= Problem to work on =
Extend the exhibition text on "A Pail of Air" below, picking up after its last sentence about the Fritz Leiber short story.

= Text for analysis =
A Pail of Air
bcp#54

 

 

兼容的盒子计划第五十四期 bazaar compatible program #54
31°12.246'N 121°25.010'E
一桶空气 A Pail of Air
陈莉丽的现场计划 project space by Lili Chin
2013/09/02 - 2013/09/07
谢尔莎-海根与陈莉丽的装置对话
dialogue installation by Saoirse Higgins & Lili Chin
2013/09/08 - 2013/09/15
安顺路98号 小商品市场内26号铺 Shanghai, 98 Anshun Road, stall 26


"A Pail of Air" explores the upper atmosphere and outer space with works by Lili Chin and Saoirse Higgins. This dialogue installation began with a shared interest in themes of planetary disaster and means of survival. Using the post apocalyptic era as a point of departure, Saoirse and Lili join forces to explore narratives of earthly imbalance, element and technology. Shower caps paired with sounds emanating from bottles fuse into an other worldly terrain. Both familiar and foreign, this wake of re-contextualized objects find themselves situated casually in a Shanghai market. The show develops organically, first open to the public as a project space for one week beginning on September 2nd, then finally arriving at the shelter's final development on September 8th with a formal week long exhibition.

"A Pail of Air" refers to the title of a fantastical fiction short story written by Fritz Leiber, which appeared in the December 1951 issue of Galaxy Magazine and was dramatized on the radio show X Minus One in March 1956.

= Entries supplied =
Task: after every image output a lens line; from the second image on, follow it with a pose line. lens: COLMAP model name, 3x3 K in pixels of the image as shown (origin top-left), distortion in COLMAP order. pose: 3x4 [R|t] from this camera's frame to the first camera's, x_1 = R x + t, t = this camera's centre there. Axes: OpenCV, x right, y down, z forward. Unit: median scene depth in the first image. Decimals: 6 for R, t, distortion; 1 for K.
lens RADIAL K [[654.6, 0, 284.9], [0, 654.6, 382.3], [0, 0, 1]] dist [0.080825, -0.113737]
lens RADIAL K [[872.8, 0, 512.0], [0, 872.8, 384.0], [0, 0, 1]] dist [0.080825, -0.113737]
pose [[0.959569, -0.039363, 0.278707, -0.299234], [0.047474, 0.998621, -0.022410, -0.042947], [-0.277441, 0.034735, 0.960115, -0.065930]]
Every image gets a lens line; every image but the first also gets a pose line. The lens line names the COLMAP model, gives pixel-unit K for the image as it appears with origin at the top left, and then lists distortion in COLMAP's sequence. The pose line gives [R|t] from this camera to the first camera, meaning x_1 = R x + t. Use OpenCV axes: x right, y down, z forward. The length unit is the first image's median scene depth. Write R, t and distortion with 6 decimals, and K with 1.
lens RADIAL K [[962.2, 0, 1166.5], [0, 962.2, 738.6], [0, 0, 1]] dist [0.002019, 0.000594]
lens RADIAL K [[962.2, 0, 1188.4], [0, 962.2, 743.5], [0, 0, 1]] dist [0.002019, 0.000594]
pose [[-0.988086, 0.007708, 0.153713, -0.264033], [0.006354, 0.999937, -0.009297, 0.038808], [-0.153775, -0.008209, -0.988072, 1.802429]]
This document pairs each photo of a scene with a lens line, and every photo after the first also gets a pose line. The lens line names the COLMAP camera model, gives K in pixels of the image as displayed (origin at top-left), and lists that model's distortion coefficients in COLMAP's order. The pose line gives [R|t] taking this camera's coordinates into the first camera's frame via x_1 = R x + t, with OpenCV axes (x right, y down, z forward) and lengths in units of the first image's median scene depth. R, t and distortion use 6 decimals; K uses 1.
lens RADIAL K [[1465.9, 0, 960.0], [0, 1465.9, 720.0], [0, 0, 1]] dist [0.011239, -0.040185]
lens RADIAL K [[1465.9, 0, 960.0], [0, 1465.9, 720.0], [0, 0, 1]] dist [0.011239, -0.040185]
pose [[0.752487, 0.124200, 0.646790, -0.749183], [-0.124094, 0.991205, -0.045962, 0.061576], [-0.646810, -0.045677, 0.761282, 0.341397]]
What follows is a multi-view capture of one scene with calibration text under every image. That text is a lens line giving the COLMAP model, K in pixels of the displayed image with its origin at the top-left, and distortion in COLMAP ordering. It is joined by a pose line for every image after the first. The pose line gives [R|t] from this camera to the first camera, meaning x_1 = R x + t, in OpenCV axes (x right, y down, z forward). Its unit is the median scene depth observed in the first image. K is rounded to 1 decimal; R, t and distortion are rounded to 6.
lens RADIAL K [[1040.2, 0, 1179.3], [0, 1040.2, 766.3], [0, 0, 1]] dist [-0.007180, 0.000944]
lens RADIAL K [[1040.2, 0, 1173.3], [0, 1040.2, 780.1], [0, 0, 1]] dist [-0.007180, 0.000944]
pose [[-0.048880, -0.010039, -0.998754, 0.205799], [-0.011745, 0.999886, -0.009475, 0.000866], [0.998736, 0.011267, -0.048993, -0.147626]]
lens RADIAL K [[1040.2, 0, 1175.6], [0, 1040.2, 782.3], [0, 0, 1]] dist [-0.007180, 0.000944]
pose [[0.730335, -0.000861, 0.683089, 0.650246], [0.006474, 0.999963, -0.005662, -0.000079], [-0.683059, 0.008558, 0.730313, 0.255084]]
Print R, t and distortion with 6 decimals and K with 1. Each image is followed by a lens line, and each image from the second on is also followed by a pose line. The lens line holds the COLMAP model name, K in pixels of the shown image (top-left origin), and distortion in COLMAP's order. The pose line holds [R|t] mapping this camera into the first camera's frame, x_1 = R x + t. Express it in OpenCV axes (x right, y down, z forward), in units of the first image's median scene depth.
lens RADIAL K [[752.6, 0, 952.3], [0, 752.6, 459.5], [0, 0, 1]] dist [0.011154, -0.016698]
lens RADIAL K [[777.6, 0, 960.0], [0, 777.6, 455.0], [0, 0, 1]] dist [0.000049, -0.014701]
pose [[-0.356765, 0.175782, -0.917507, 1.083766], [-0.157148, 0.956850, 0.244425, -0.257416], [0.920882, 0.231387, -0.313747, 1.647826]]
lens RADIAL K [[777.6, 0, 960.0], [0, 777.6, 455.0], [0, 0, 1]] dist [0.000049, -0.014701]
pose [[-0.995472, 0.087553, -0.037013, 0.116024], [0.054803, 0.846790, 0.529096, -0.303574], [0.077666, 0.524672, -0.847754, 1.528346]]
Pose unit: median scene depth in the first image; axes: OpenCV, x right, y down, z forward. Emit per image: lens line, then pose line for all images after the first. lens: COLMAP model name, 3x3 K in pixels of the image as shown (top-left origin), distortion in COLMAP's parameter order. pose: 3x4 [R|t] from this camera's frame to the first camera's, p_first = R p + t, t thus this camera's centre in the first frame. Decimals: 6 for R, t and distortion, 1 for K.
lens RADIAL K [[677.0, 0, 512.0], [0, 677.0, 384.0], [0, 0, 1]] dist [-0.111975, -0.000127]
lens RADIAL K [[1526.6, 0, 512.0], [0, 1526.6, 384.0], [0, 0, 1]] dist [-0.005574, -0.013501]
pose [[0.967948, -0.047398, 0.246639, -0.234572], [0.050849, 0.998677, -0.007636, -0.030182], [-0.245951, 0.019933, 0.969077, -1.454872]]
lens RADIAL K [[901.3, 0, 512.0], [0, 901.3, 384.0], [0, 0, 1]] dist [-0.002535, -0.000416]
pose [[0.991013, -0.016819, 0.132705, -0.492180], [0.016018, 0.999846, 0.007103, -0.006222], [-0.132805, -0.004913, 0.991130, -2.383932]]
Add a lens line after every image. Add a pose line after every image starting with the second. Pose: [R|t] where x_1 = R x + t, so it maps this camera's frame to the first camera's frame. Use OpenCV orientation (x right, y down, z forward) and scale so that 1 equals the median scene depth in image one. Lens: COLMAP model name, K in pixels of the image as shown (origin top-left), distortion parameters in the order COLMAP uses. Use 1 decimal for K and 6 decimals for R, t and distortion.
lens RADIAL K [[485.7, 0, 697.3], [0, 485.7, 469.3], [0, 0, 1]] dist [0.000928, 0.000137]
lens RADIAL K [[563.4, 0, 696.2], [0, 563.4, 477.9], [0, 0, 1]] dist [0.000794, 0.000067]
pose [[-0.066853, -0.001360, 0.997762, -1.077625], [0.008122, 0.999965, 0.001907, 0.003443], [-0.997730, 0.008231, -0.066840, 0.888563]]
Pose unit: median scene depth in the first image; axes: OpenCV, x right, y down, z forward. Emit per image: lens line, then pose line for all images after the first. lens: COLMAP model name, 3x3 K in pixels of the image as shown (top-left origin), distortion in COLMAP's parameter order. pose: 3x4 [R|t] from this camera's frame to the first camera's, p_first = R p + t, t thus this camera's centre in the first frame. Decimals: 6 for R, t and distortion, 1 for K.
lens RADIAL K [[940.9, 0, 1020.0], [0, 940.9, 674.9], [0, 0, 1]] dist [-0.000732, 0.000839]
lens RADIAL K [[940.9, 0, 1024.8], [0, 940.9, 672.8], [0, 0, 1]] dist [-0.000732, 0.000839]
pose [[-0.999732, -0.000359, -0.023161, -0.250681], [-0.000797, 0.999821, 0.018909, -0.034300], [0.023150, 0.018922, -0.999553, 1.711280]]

= Result of the task =
Lili Chin & Saoirse Higgins
Shanghai, August 28, 2013

 

bcp54
bcp54-v02
bcp54-V03
bcp54-V04
bcp54-V05
bcp54-v06

 

*The story is narrated by a ten-year-old boy living on Earth after it has been torn away from the Sun by a passing "dark star". The loss of solar heating has caused the Earth's atmosphere to freeze into thick layers of "snow". The boy's father had worked with a group of other scientists to construct a large shelter, but the earthquakes accompanying the disaster had destroyed it and killed the others. He managed to construct a smaller, makeshift shelter called the "Nest" for his family, where they maintain a breathable atmosphere by periodically retrieving pails of frozen oxygen to thaw over a fire. They have survived in this way for a number of years. At the end, they are found by a search party from a large group of survivors at Los Alamos, where they are using nuclear power to provide heat and have begun using rockets to search for other survivors (radio being ineffective at long range without an ionosphere). They reveal that other groups of humans have survived at Argonne, Brookhaven, and Harwell nuclear research facilities as well as in Tanna Tuva, and that plans are being made to establish uranium mining colonies at Great Slave Lake or in the Congo region.